Work required
Copy each line below that contains "battery".

[Stored data entries]
════

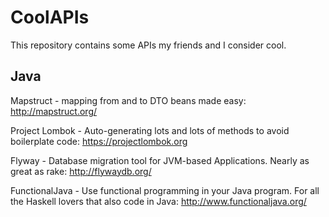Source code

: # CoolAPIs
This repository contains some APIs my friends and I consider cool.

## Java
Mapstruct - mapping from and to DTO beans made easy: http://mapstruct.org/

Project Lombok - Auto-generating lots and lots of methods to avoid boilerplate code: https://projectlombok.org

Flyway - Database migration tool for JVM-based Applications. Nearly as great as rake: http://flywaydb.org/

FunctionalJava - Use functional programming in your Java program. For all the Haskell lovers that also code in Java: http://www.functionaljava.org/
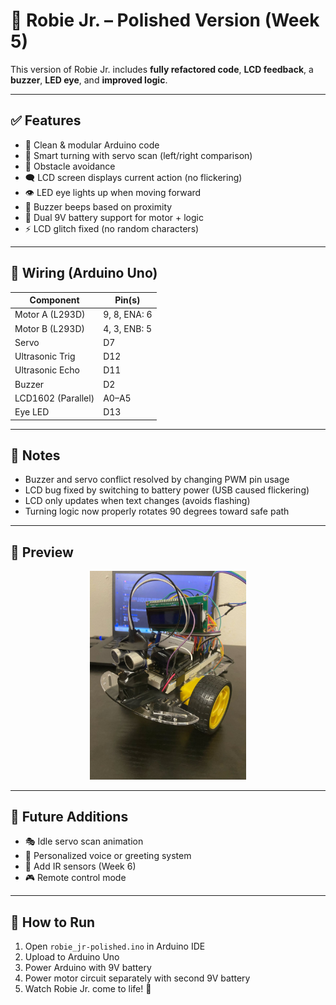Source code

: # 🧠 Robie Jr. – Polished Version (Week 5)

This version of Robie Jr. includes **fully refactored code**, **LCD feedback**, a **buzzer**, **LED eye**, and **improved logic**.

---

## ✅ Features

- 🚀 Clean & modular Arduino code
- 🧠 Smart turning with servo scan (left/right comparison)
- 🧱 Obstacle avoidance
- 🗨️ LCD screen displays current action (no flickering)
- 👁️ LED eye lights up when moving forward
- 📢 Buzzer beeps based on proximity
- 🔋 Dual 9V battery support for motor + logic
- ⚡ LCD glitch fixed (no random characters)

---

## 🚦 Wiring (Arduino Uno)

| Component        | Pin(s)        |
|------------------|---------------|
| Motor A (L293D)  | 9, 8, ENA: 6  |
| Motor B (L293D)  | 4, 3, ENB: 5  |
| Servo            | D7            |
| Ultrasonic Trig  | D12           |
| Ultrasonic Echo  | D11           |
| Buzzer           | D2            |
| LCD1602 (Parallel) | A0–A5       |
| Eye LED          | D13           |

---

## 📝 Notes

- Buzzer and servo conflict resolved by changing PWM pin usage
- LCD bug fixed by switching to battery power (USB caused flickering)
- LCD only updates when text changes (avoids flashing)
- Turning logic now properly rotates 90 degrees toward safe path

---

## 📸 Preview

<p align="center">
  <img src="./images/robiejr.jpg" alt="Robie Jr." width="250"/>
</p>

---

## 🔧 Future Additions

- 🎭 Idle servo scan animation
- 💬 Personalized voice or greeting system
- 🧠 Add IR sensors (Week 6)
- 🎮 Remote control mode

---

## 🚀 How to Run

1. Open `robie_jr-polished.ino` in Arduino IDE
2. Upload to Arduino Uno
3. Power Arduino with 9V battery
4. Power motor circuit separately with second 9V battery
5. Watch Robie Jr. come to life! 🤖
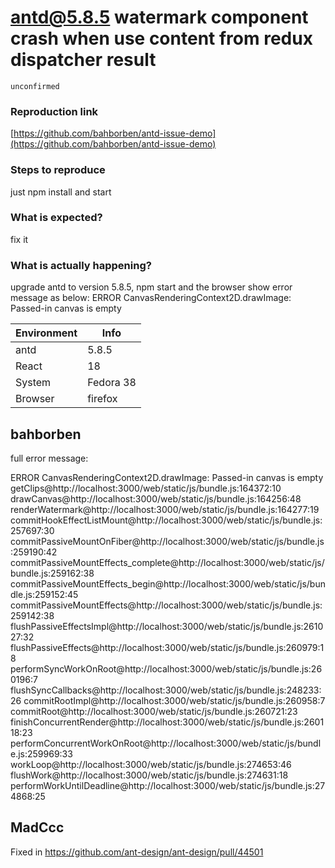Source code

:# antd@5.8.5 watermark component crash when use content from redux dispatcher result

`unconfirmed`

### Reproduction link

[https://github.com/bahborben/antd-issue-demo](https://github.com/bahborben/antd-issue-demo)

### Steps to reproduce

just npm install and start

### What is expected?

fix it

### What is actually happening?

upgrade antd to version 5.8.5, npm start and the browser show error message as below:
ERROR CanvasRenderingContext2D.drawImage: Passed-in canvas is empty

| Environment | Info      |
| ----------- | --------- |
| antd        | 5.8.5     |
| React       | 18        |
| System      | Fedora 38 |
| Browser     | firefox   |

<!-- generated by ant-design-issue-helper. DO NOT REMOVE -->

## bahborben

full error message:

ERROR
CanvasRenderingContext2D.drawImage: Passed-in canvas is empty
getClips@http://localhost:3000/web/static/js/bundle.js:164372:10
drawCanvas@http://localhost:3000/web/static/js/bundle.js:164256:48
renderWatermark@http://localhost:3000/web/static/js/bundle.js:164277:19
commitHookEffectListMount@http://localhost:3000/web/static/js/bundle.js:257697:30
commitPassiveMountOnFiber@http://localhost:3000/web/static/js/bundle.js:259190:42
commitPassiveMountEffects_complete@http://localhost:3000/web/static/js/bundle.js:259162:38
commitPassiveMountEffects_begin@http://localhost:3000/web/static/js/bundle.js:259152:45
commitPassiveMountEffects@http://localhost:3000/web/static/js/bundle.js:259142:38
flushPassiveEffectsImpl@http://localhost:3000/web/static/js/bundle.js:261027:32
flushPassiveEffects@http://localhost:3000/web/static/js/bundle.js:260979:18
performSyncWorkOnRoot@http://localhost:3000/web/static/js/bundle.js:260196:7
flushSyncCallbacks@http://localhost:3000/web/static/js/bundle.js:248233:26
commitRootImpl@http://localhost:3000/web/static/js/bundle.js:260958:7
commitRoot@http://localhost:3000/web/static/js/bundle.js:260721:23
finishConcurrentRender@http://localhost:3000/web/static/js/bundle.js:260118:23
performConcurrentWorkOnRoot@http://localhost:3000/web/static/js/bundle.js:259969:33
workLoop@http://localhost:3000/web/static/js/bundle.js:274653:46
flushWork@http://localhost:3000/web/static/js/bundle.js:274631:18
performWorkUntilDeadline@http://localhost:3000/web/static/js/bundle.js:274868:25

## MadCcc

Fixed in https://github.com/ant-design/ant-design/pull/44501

════

Answer space
- 🔋 Dual 9V battery support for motor + logic
- LCD bug fixed by switching to battery power (USB caused flickering)
3. Power Arduino with 9V battery
4. Power motor circuit separately with second 9V battery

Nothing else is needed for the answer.